09 December 2020

Report: Preventing a Lockdown Generation in Europe and Central Asia: Building resilient societies with young people in the era of COVID-19


On behalf of UNICEF and the European Training Foundation, it is with immense pleasure that we can now share with you the report “Preventing a Lockdown Generation in Europe and Central Asia: Building resilient societies with young people in the era of COVID-19”.

This report builds on wide consultations with more than 15,000 adolescents and young people from Europe and Central Asia covering, among others, their feelings about lockdown restrictions, access and participation in education, learning outcomes and the quality of teaching, as well as their views on mobility, entrepreneurship and participation. When it comes to the future, the report captures young people’s hopes and fears about deep changing societies and economies.

The younger generations have been among those most socially impacted by the pandemic, but also the most prepared to cope with the quick shift towards virtual environments that the pandemic triggered. For many young people, COVID-19 interrupted their schooling and left them jobless, and is still making it more difficult to integrate into the labour market. With school closures and uncertainty about their futures, many feel isolated, facing increased levels of stress, anxiety and depression. Yet, the younger generations are also the most prepared to face the hasty shifts towards an online environment where schools and jobs abruptly have moved from real to virtual spaces, and have shown a true readiness to adapt to these changes at a rapid pace. 

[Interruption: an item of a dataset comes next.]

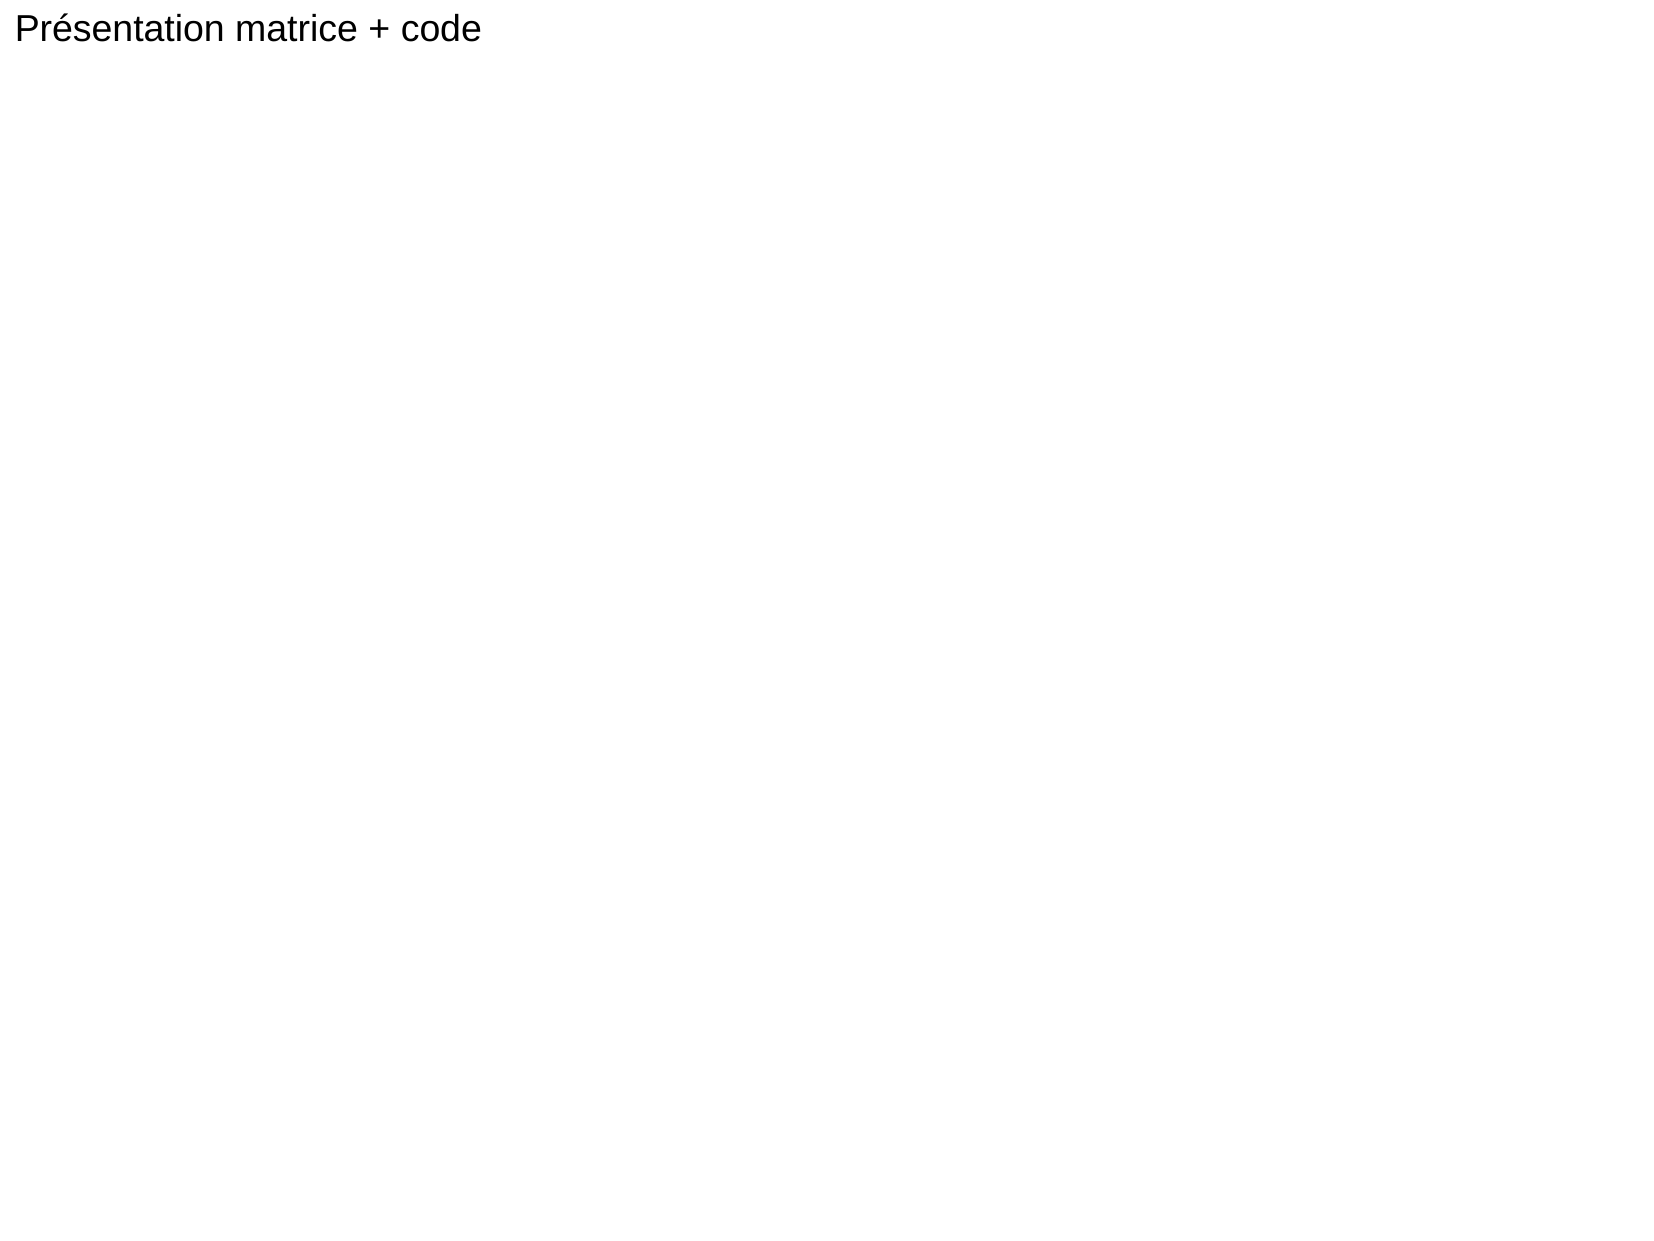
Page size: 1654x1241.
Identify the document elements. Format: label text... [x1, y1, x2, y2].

text_box Présentation matrice + code [0, 0, 827, 57]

In the face of this situation, the United Nations Children’s Fund (UNICEF) and the European Training Foundation (ETF) joined forces to look at the challenges, opportunities and, most importantly, the views, sentiments and opinions of young people concerning their current and future prospects in the era of COVID-19. The purpose of these inquiries and the subsequent report based on them is not only to give voice to young people and strengthen dialogue with them, but also to ensure that their ideas inform the many overdue transformations in the ways the labour market and education systems function, and to identify ways that they can contribute towards adjustments in policies and service delivery.